## Work to be completed
Repeat exactly, and only, the lines from the one containing "We have constructed" through the last line of the data below.

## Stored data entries
·····
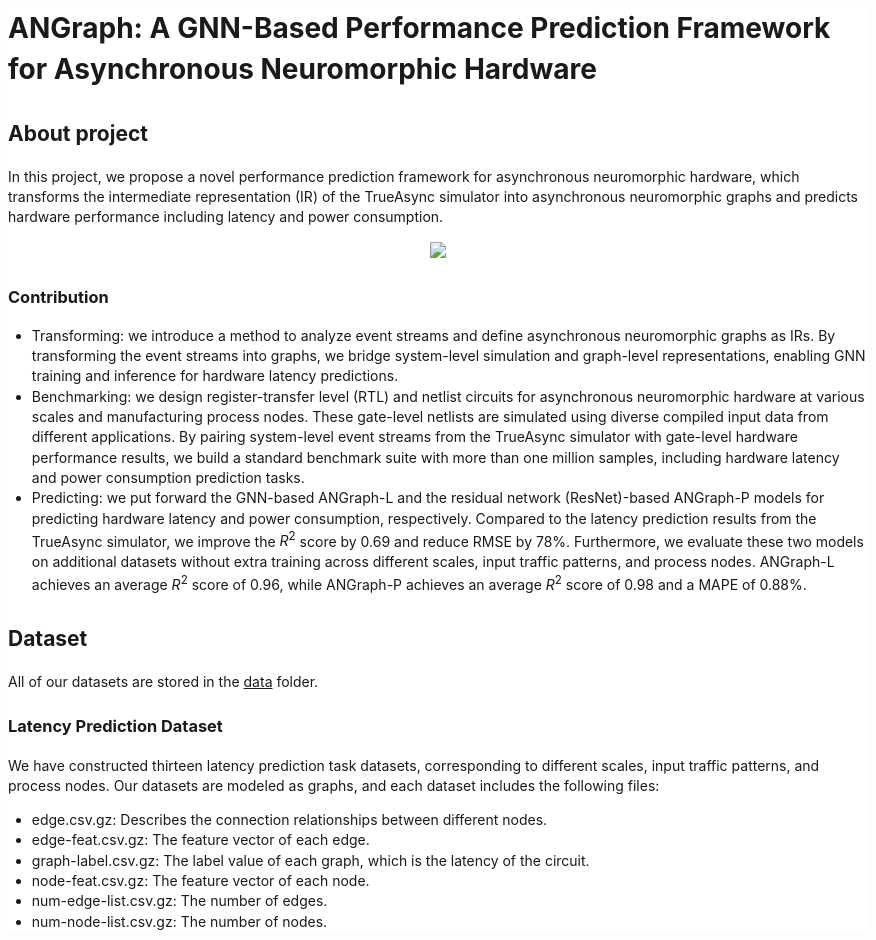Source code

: # ANGraph: A GNN-Based Performance Prediction Framework for Asynchronous Neuromorphic Hardware

## About project
In this project, we propose a novel performance prediction framework for asynchronous neuromorphic hardware, which transforms the intermediate representation (IR) of the TrueAsync simulator into asynchronous neuromorphic graphs and predicts hardware performance including latency and power consumption.

<center>
<figure>
  <img src="C:\Users\admin\Desktop\fig1.pdf" style="width:90%" style="text-align:center;">
</figure>
</center>

### Contribution
* Transforming: we introduce a method to analyze event streams and define asynchronous neuromorphic graphs as IRs. By transforming the event streams into graphs, we bridge system-level simulation and graph-level representations, enabling GNN training and inference for hardware latency predictions.
* Benchmarking: we design register-transfer level (RTL) and netlist circuits for asynchronous neuromorphic hardware at various scales and manufacturing process nodes. These gate-level netlists are simulated using diverse compiled input data from different applications. By pairing system-level event streams from the TrueAsync simulator with gate-level hardware performance results, we build a standard benchmark suite with more than one million samples, including hardware latency and power consumption prediction tasks.
* Predicting: we put forward the GNN-based ANGraph-L and the residual network (ResNet)-based ANGraph-P models for predicting hardware latency and power consumption, respectively. Compared to the latency prediction results from the TrueAsync simulator, we improve the $R^2$ score by 0.69 and reduce RMSE by 78\%. Furthermore, we evaluate these two models on additional datasets without extra training across different scales, input traffic patterns, and process nodes. ANGraph-L achieves an average $R^2$ score of 0.96, while ANGraph-P achieves an average $R^2$ score of 0.98 and a MAPE of 0.88\%. 

##


## Dataset
All of our datasets are stored in the [data](./data) folder.
### Latency Prediction Dataset
We have constructed thirteen latency prediction task datasets, corresponding to different scales, input traffic patterns, and process nodes. Our datasets are modeled as graphs, and each dataset includes the following files:
* edge.csv.gz: Describes the connection relationships between different nodes.
* edge-feat.csv.gz: The feature vector of each edge.
* graph-label.csv.gz: The label value of each graph, which is the latency of the circuit.
* node-feat.csv.gz: The feature vector of each node.
* num-edge-list.csv.gz: The number of edges.
* num-node-list.csv.gz: The number of nodes.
·····
## Answer for this exercise
We have constructed thirteen latency prediction task datasets, corresponding to different scales, input traffic patterns, and process nodes. Our datasets are modeled as graphs, and each dataset includes the following files:
* edge.csv.gz: Describes the connection relationships between different nodes.
* edge-feat.csv.gz: The feature vector of each edge.
* graph-label.csv.gz: The label value of each graph, which is the latency of the circuit.
* node-feat.csv.gz: The feature vector of each node.
* num-edge-list.csv.gz: The number of edges.
* num-node-list.csv.gz: The number of nodes.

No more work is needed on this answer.